▸ **Task**
Begin at the line containing "The current state" and reproduce every line through the end of the entries below. Nothing else should appear.

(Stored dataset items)
'''

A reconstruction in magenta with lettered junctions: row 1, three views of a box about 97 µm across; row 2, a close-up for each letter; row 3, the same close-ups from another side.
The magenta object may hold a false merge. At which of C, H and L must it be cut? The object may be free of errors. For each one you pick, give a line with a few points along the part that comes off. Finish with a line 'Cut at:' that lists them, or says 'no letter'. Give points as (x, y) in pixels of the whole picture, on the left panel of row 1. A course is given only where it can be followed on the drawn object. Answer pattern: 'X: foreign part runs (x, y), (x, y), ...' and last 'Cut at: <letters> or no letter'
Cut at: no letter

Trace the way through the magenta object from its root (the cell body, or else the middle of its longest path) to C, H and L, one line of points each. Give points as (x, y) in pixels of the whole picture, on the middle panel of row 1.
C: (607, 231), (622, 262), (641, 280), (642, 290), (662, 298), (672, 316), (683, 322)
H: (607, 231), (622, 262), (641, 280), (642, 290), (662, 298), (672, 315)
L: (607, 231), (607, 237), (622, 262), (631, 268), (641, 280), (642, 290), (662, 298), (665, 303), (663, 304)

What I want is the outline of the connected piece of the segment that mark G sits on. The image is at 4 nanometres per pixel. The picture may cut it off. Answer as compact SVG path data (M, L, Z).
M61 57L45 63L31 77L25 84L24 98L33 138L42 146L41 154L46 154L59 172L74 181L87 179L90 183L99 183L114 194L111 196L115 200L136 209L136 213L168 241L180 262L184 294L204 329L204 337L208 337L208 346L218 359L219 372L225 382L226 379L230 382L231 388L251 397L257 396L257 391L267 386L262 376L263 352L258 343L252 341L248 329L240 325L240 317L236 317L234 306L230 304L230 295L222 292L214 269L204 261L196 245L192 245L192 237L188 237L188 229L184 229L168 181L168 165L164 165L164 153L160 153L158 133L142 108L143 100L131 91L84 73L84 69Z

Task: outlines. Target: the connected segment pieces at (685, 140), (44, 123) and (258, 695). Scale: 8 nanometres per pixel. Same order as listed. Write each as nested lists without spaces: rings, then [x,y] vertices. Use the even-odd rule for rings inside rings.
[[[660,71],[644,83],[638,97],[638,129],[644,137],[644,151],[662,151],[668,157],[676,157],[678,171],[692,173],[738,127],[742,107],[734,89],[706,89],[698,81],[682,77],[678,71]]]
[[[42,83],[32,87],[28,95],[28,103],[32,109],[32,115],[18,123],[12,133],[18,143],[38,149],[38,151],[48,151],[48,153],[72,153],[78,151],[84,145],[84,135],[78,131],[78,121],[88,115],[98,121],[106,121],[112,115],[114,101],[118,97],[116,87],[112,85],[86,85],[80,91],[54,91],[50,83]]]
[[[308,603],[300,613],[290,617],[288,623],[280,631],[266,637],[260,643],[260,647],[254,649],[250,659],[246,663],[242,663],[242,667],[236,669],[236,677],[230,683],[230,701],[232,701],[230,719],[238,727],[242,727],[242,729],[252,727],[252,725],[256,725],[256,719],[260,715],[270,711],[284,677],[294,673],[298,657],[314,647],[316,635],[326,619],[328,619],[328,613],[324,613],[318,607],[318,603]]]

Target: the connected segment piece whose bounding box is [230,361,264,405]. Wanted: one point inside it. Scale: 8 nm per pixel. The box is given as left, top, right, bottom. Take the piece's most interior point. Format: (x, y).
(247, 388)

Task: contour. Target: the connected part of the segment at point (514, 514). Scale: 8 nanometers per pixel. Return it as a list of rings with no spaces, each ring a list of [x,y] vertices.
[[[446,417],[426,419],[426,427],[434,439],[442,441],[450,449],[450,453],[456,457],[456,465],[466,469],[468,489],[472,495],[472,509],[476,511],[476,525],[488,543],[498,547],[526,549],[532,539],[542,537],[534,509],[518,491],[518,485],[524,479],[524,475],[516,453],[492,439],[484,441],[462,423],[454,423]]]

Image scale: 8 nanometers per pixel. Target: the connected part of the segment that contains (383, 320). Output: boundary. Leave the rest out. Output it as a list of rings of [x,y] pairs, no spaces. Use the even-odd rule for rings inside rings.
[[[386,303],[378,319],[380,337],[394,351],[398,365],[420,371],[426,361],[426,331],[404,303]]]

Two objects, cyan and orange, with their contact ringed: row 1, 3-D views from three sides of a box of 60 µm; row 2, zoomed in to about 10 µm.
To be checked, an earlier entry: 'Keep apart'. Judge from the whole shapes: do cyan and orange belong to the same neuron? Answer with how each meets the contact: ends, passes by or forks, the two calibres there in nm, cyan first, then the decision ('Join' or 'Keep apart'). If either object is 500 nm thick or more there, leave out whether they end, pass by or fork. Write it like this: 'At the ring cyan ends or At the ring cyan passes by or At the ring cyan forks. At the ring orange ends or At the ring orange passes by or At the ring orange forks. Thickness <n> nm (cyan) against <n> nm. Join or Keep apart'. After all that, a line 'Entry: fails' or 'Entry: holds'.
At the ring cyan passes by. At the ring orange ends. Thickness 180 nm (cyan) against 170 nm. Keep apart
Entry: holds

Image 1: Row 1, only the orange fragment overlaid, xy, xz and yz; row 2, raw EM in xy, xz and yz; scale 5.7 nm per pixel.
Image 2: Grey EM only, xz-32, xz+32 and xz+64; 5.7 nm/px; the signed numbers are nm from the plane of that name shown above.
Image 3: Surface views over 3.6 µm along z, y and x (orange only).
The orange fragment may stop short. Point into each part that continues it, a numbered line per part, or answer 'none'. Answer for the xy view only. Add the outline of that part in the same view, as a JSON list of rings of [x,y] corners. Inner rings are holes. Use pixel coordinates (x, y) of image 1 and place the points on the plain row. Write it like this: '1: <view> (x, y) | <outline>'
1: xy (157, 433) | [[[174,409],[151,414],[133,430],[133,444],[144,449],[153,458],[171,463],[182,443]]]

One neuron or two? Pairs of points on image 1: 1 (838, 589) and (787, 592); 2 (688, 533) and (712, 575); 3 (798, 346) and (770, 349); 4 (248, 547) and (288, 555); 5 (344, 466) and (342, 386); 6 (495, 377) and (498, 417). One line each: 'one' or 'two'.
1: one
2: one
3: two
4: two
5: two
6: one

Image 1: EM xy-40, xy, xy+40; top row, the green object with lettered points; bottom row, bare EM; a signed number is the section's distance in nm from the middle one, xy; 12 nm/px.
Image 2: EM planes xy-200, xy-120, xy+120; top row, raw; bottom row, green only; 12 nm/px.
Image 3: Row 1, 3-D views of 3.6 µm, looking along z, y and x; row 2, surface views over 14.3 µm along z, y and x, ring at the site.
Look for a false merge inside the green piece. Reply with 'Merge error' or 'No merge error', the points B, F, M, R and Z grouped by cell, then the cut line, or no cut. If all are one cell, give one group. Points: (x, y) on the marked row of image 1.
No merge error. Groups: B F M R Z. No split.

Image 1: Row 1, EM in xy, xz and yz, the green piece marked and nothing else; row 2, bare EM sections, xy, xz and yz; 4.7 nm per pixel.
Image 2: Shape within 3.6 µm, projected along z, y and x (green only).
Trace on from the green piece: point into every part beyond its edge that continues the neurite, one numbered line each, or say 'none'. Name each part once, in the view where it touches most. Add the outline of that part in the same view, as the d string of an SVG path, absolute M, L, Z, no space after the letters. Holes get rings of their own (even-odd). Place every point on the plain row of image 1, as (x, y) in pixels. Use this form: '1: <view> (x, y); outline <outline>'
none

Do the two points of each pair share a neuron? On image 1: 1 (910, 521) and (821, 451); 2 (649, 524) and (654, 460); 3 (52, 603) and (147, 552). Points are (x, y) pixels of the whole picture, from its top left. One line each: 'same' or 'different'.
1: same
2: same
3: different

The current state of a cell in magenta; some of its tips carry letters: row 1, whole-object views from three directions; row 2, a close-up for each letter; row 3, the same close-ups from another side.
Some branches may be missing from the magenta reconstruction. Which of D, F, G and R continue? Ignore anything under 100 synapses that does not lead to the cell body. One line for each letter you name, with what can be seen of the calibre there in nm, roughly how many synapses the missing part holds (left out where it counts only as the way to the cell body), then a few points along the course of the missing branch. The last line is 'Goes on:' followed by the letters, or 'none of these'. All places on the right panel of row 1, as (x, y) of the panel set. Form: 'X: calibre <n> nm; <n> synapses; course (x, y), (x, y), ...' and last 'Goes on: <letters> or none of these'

'''

▸ **Task response**
The current state of a cell in magenta; some of its tips carry letters: row 1, whole-object views from three directions; row 2, a close-up for each letter; row 3, the same close-ups from another side.
Some branches may be missing from the magenta reconstruction. Which of D, F, G and R continue? Ignore anything under 100 synapses that does not lead to the cell body. One line for each letter you name, with what can be seen of the calibre there in nm, roughly how many synapses the missing part holds (left out where it counts only as the way to the cell body), then a few points along the course of the missing branch. The last line is 'Goes on:' followed by the letters, or 'none of these'. All places on the right panel of row 1, as (x, y) of the panel set. Form: 'X: calibre <n> nm; <n> synapses; course (x, y), (x, y), ...' and last 'Goes on: <letters> or none of these'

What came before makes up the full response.